EXTRACTED TEXT.
════════════════
Abenomics – a Japanese recovery?

Abenomics refers to the economic policy of the current Japanese prime minister Shinzō Abe. The aim of the policy is to stimulate strong economic recovery and help the Japanese economy to escape a cycle of deflation, and low growth.

japan economic growth

Can Japan break the cycle of low growth?

The range of policies include:

  1. Expansionary monetary policy (Quantitative easing, negative real interest rates, and an inflation target of 2%)
  2. Expansionary fiscal policy (higher government spending financed by borrowing)
  3. Weakening the value of the Japanese Yen to boost the export sector.
  4. Supply side policies ‘new growth measures’

 

How it is supposed to work

  • Japan has suffered from a prolonged period of deflation or very low inflation. Since early 1997, the GDP deflator (a broad measure of the price level) has declined by 17 per cent. (FT) This deflation has increased the real debt burden of firms, consumers and the government and acted as a continued depressing factor on spending. (See: problems of deflation) By pursuing expansionary monetary policy and targeting higher inflation, they hope to change expectations of inflation and encourage more private sector investment and spending.
════════════════
STORED DATA.
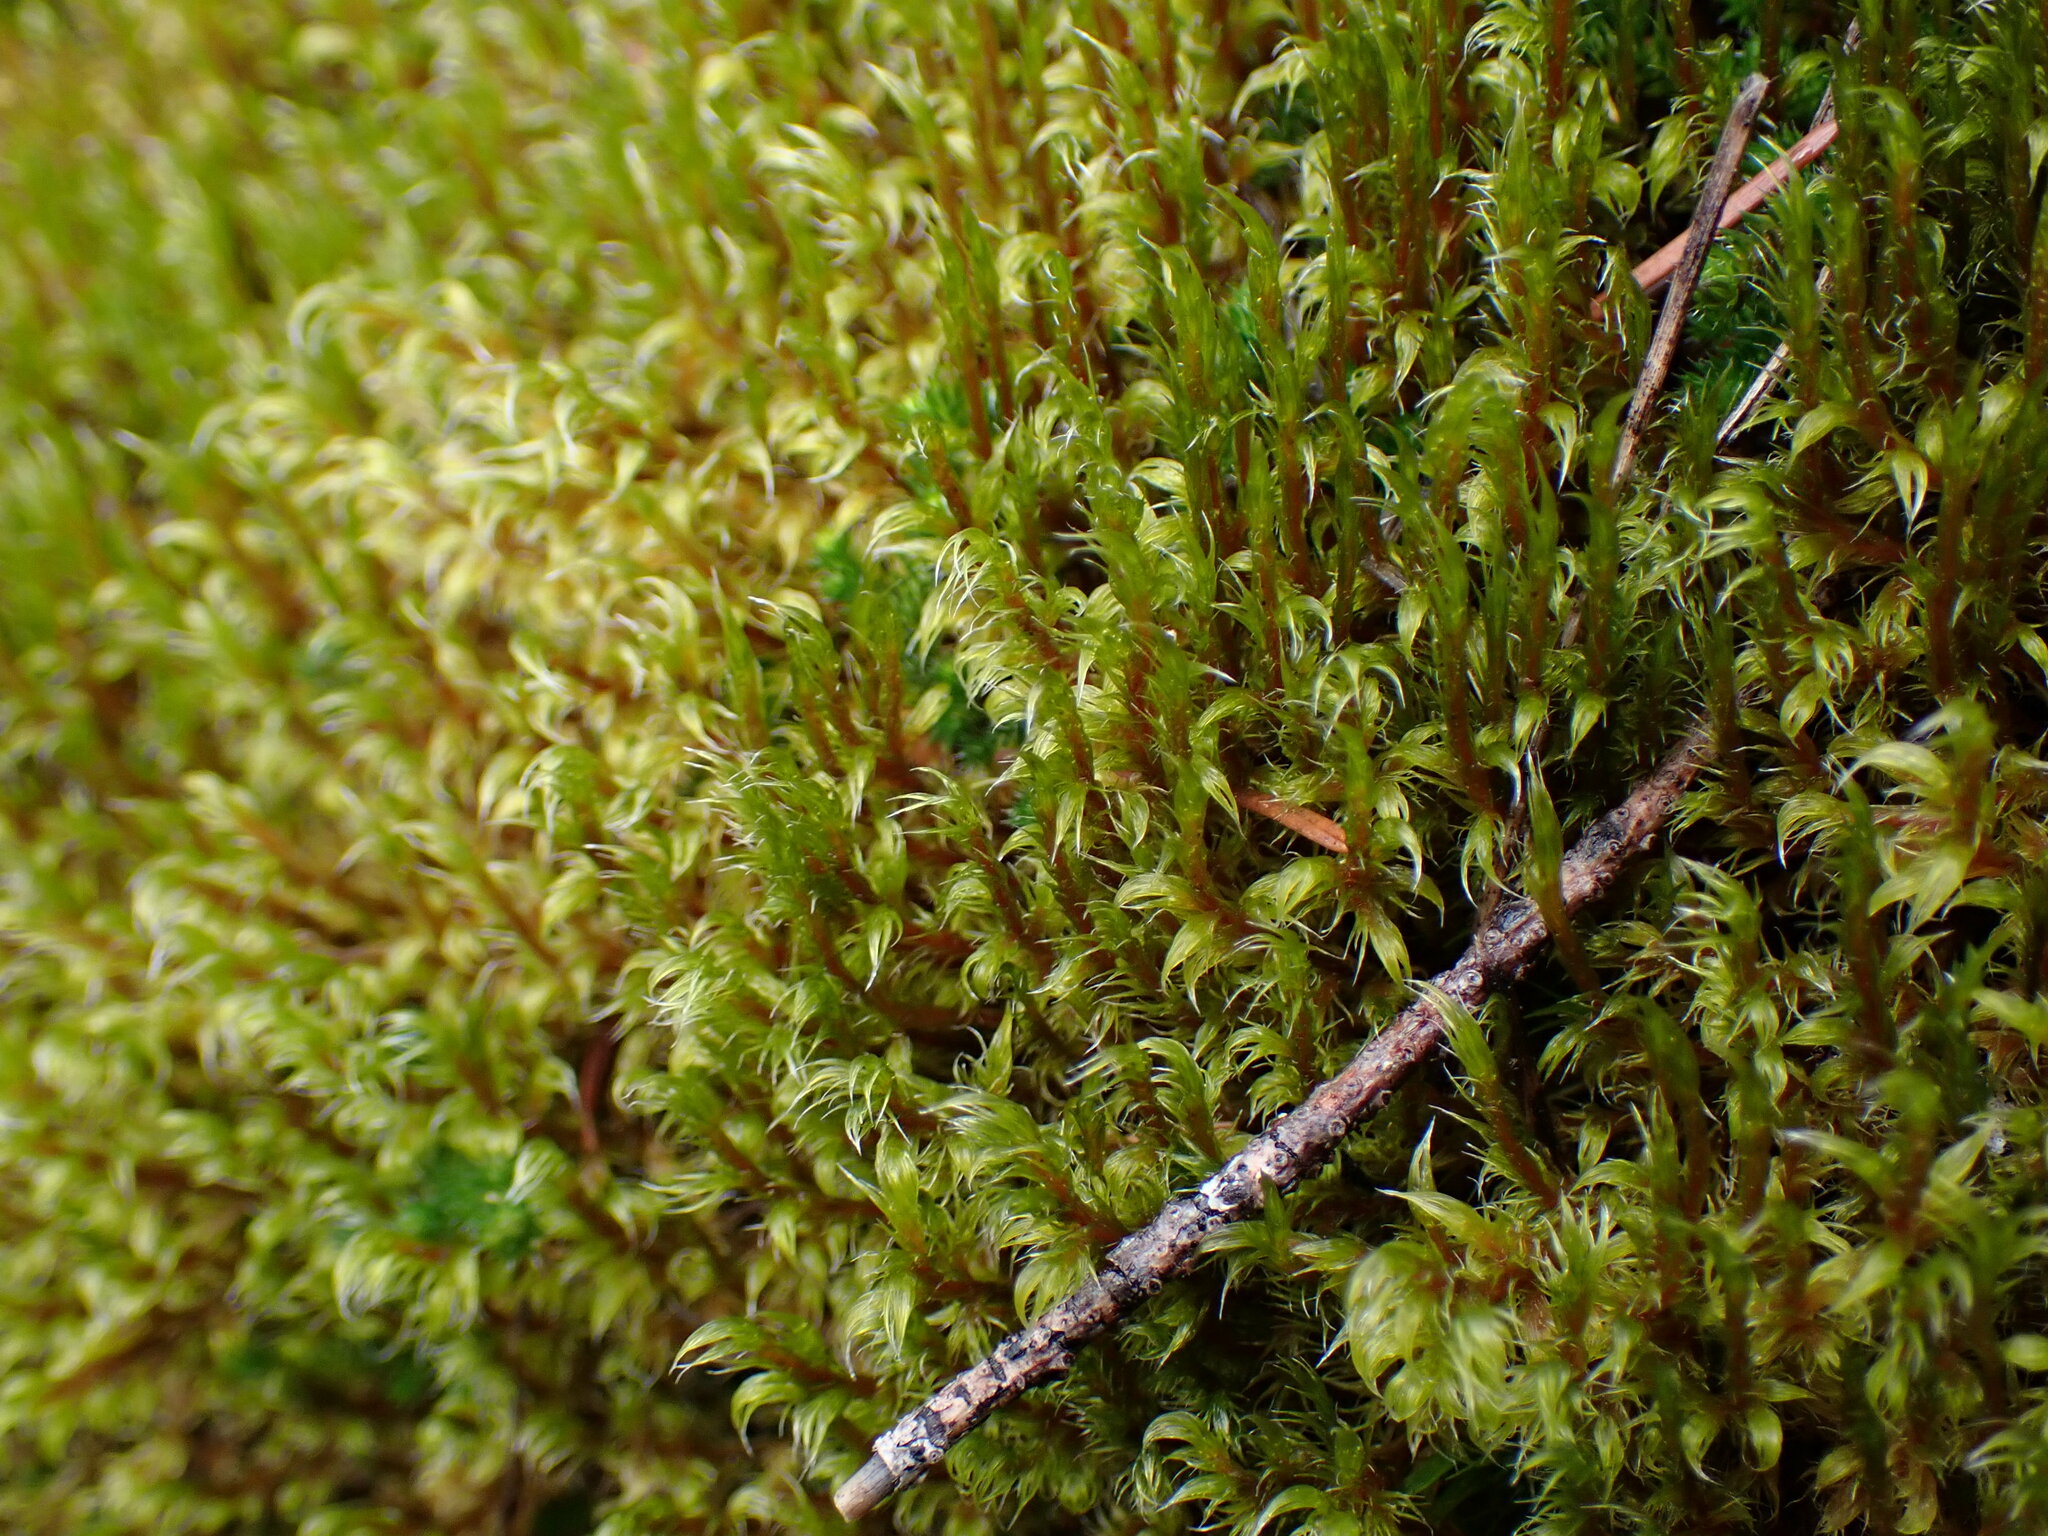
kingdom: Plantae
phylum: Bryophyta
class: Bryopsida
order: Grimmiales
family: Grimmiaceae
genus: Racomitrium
════════════════
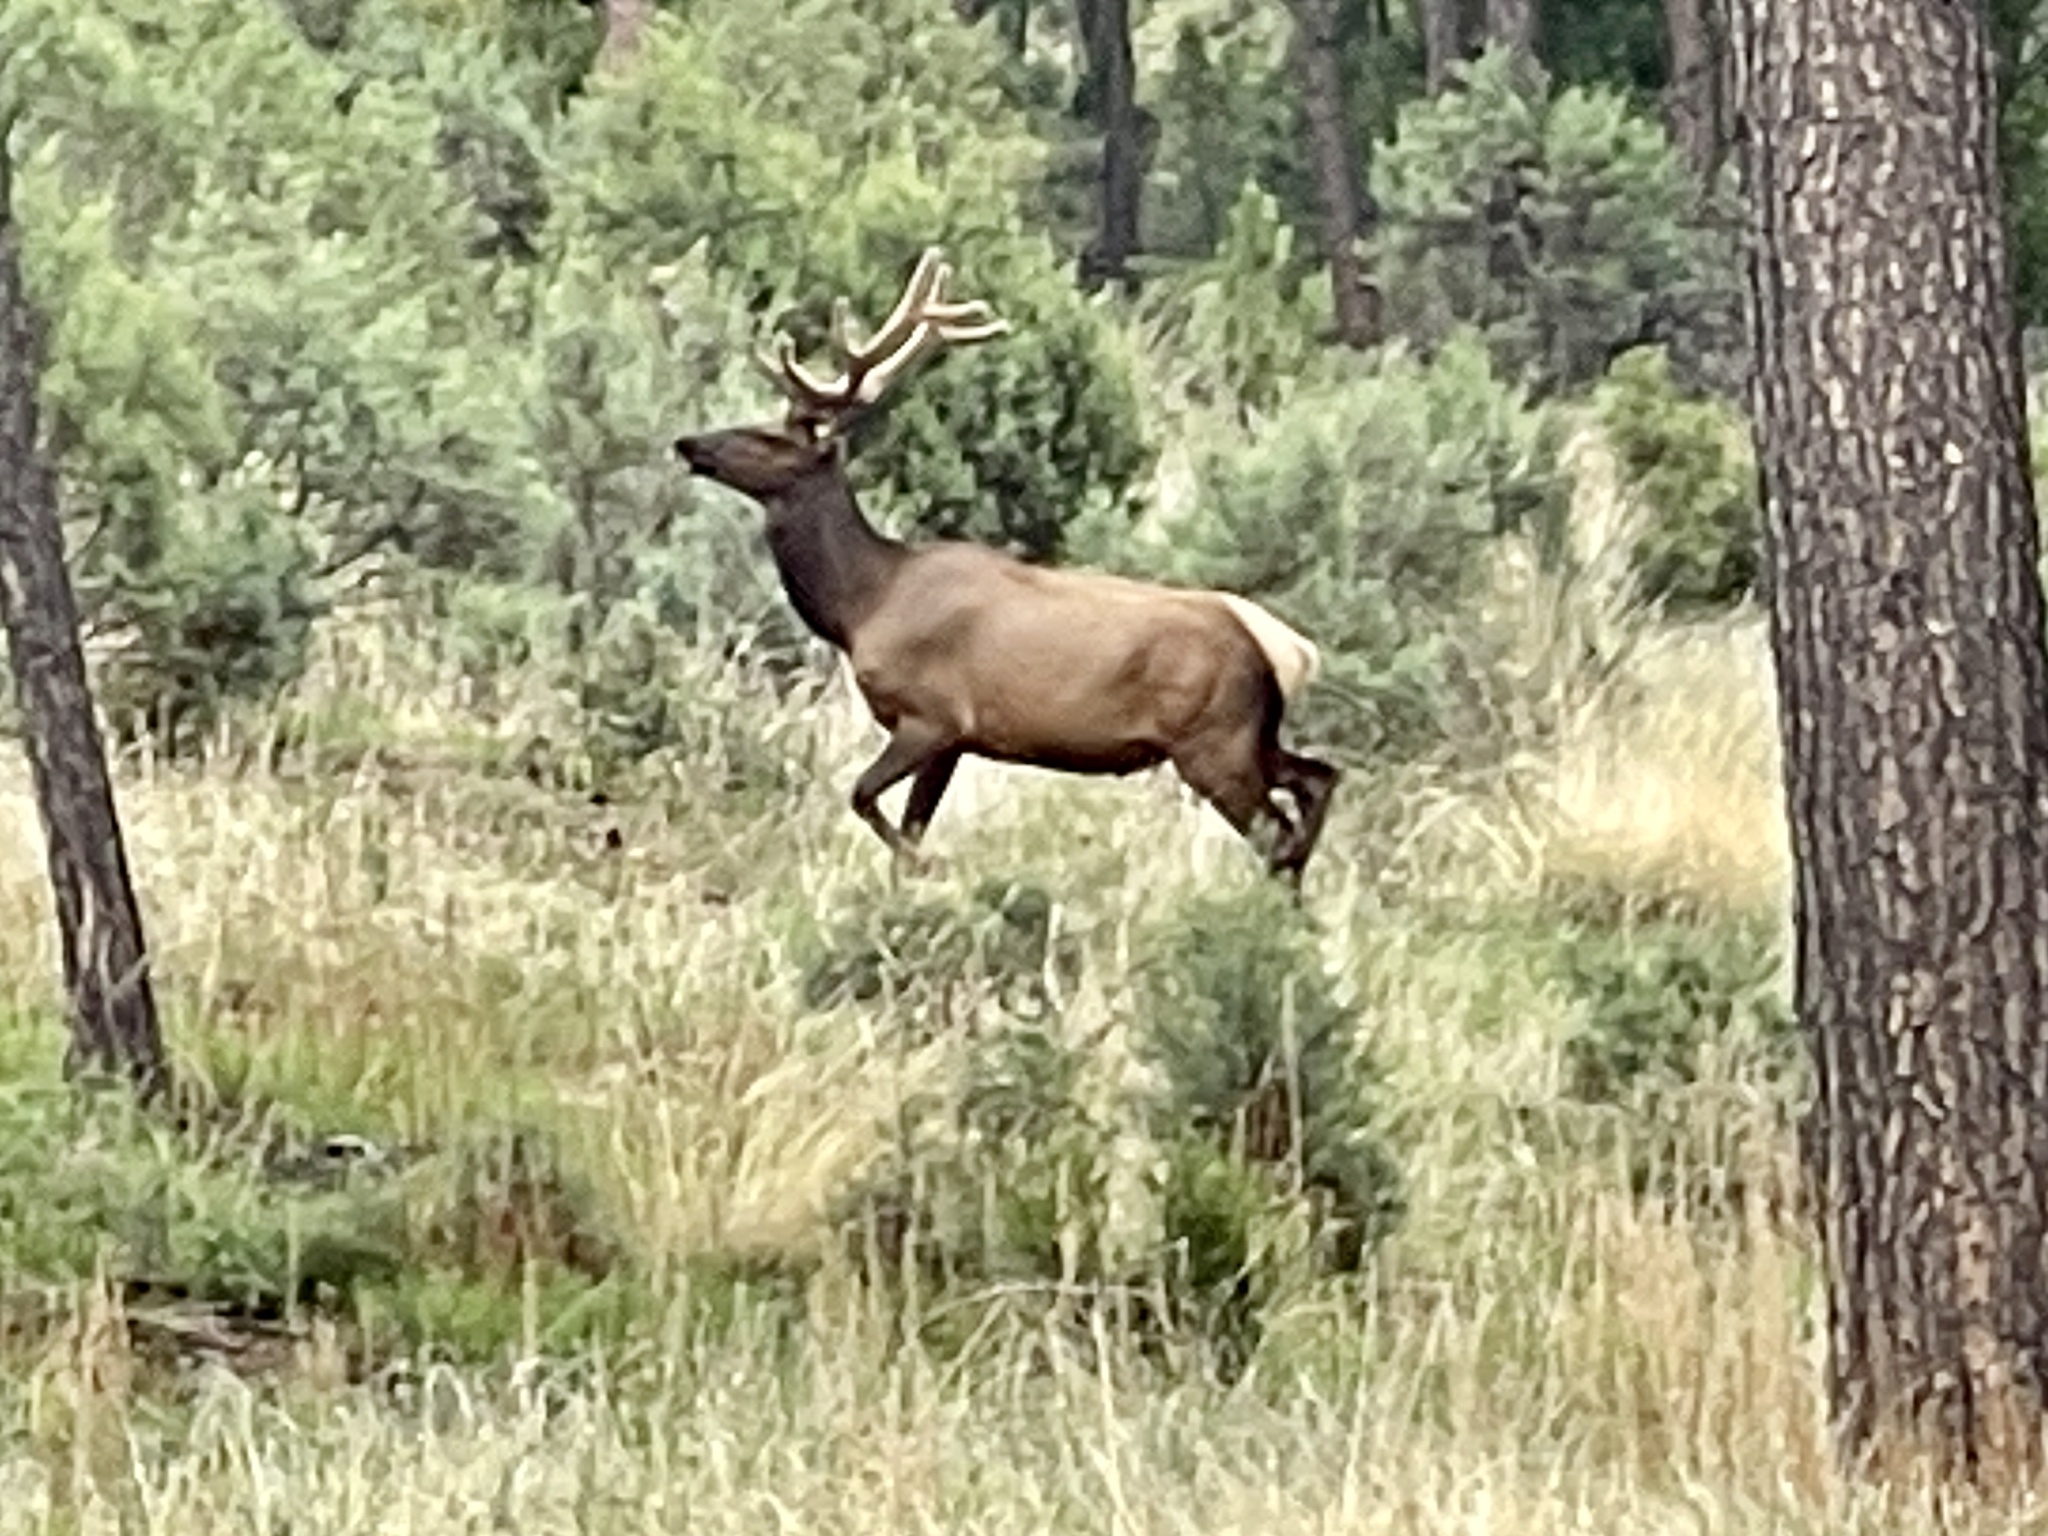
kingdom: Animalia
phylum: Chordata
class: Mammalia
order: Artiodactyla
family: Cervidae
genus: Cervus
════════════════
THE EXERCISE. Write out the Abenomics text starting with "2. Expansionary fiscal" and going on through "the export sector.", with "borrowing" renamed to "bond issuance". The data here comes from a separate source.

REPLY.
2. Expansionary fiscal policy (higher government spending financed by bond issuance)
  3. Weakening the value of the Japanese Yen to boost the export sector.